It seemed appropriate to conclude the Festival with Mogwai performing the OST to Mark Cousin’s film, Atomic, live.
Subtitled Living in Dread and Promise, Cousins’ film nods to the work of Godfrey Reggio’s Qatsi films, an archival jigsaw of footage that powerfully tells the story of the impact of nuclear weapons.
Four years ago Scotland was facing an independence referendum, which brought the issue of nuclear weapons in Faslane to the fore. Glasgow band Mogwai, renowned for their views on Independence, in 2016, performed their score for Atomic live, concluding the festival with not one but two shows.
Atomic is Mark Cousin’s montage film, exploring Chernobyl, Hiroshima and Nagasaki, and whether we do actually need the 15,700 nuclear weapons that exist on earth, made all the more evocative with archival images but also emotional punches, which Mogwai threw at the audience with this beast of a performance.
With a six piece version of the band sat dimly lit beneath the screen in Edinburgh’s Playhouse, the show began embryonic, with images of nature, building up to the carnage that the appliance of science has brought. Not too dissimilar to the work of Terence Mallick, there is room for reflection on these images, with the band’s underscore pinpointing the blatant moments when the crowd should feel hope, and also despair.

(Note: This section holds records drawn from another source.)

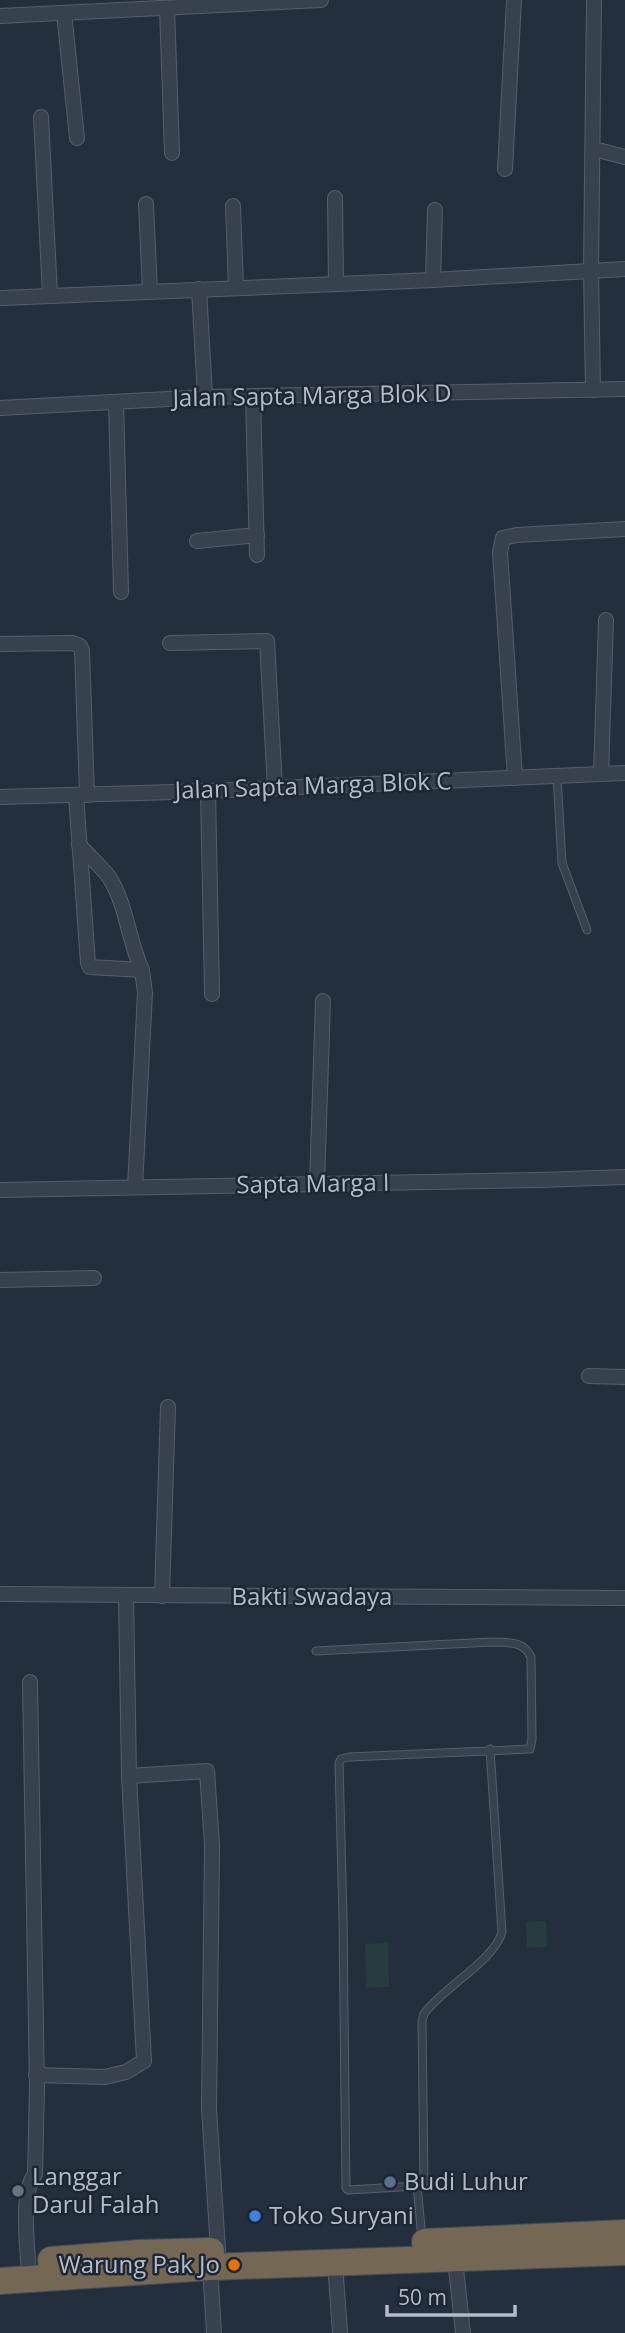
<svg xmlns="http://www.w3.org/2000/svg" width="625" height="2333" font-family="'Open Sans',sans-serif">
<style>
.green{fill:#263c3f}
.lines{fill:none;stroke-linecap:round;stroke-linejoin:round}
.lane-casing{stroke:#565f6c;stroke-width:9}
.street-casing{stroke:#565f6c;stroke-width:16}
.highway-casing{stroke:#434c59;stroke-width:28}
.lane{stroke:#38414e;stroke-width:7}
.street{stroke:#38414e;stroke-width:14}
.highway{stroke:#746855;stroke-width:26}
.service-dot{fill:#5c6f8a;stroke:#1d2633;stroke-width:2.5}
.worship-dot{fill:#6b7280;stroke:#1d2633;stroke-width:2.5}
.shop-dot{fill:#3f7fe0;stroke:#1d2633;stroke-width:2.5}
.food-dot{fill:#e8710a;stroke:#1d2633;stroke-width:2.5}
.labels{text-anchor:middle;stroke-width:5;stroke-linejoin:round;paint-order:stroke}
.street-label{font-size:24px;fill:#b4bcc9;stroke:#1d2633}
.poi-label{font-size:24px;fill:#b4bcc9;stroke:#1d2633;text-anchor:start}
</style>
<rect width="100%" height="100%" fill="#242f3e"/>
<g class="green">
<path d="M 546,1921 L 547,1947 L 527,1948 L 526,1922 Z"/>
<path d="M 388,1943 L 389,1987 L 366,1988 L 365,1944 Z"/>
</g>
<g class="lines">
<defs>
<g id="lane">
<path d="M 557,776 L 562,863 L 587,930"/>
<path d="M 316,1651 L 491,1642 C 508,1643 523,1640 531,1657 L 532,1739 L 530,1749 L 349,1757 L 341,1759 L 339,1763 L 343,1919 L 346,2188 L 348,2190 L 417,2186 L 424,2183 L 422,2021 L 424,2014 C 441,1989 495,1960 502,1932 L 490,1749"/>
<path d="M 417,2186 L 422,2238"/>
</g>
<g id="street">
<path d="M 167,8 L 172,153"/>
<path d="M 64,13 L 77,138"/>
<path d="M 0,16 L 321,0"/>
<path d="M 41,117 L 50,295"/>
<path d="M 594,149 L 625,157"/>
<path d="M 505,169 L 514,0"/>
<path d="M 335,198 L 336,284"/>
<path d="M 146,204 L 150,291"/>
<path d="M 233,206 L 236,288"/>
<path d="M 433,280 L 435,210"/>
<path d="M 199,289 L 205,397"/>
<path d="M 2,298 L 433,280 L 625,269"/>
<path d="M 593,390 L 591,270 L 594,0"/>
<path d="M 253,397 L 257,555"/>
<path d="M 116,402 L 121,592"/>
<path d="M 0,408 L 205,397 L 625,389"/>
<path d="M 197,541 L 257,535"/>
<path d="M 170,643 L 267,641 L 275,788"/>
<path d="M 0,644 L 73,643 L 80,646 L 82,650 L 87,795"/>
<path d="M 601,774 L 606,620"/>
<path d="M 515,778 L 500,552 L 503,538 L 517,535 L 625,529"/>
<path d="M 208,791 L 212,994"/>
<path d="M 76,795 L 88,963 L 90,967 L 142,970 L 145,993 L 135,1187"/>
<path d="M 0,797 L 208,791 L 625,773"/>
<path d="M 79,845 C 89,856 101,866 109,877 C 127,905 128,940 142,970"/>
<path d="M 317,1184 L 323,1001"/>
<path d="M 0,1190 L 539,1180 L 625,1177"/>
<path d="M 0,1280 L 94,1278"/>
<path d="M 589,1376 L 625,1377"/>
<path d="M 0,1594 L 625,1598"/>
<path d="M 162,1596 L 168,1407"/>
<path d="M 129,1776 L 207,1771 L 212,1845 L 209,2108 L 218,2250"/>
<path d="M 36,2075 L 105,2077 L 126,2072 L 144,2061 L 129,1776 L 126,1595"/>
<path d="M 455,2259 L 463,2333"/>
<path d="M 28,2262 C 27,2239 21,2193 35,2174 L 37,2087 L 30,1682"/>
<path d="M 335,2263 L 340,2333"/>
<path d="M 210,2267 L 214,2333"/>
</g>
<g id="highway">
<path d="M 425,2242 L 625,2233"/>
<path d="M 51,2260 L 140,2253 L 211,2251"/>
<path d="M 0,2281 L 210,2267 L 625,2252"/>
</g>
</defs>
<use href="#lane" class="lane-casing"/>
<use href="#street" class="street-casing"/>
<use href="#highway" class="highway-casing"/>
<use href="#lane" class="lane"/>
<use href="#street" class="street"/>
<use href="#highway" class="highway"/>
</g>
<circle class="service-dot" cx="390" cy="2182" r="7"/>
<circle class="worship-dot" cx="18" cy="2191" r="7"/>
<circle class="shop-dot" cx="255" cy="2216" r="7"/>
<circle class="food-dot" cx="234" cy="2265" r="7"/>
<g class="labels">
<g class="street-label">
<text transform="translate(312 396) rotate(-1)" y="8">Jalan Sapta Marga Blok D</text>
<text transform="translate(313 786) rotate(-2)" y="8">Jalan Sapta Marga Blok C</text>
<text transform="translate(313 1184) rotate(-1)" y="8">Sapta Marga I</text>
<text x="312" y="1605">Bakti Swadaya</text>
</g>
<g class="poi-label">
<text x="32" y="2185">Langgar<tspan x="32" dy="28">Darul Falah</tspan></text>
<text x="404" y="2190">Budi Luhur</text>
<text x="269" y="2224">Toko Suryani</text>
<text x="220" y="2273" text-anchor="end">Warung Pak Jo</text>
</g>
</g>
<path d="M387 2305v10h128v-10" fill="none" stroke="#b4bcc9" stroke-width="3.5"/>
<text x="398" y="2305" font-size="21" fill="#b4bcc9" stroke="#1d2633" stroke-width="5" paint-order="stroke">50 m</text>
</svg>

As we can expect from Mogwai, the decibels penetrated The Playhouse to its 87-year-old foundations. Martin Balloch’s drum beats thrusting impact across the room to awaken any sleepy member of the crowd. Stuart Braithwaite and Barry Burns’ guitar scree provided the discordant dissonance to intensify this screening.
Clearly a tale providing and investigating powerful arguments for removing the world of nuclear arms, Cousins surprises us with this film.
He has no overarching narration. However, his referential acquiesces to fellow filmmakers Mallick and Reggio come as no surprise; he is after all a cineaste. With Mogwai’s back history of composing for OSTs, such as Zidane: A 21st Century and Les Revenants, it does not knock us off our seats that they are at it again.
And as well as needle-dropping the visuals with emotive instrumental strums, the band hit home this point that science overcomes humanity, as this attack of noise from their man-made technology eradicates the human stories, subtitled, which nears the conclusion of the documentary.
Without this compelling soundtrack the intensity and point of the documentary would be lessened. Hearing it live made it even more confrontational. A special performance, this certainly conjured up a few points to take to another political sphere, and who better to do this than Stuart Braithwaite and his crew.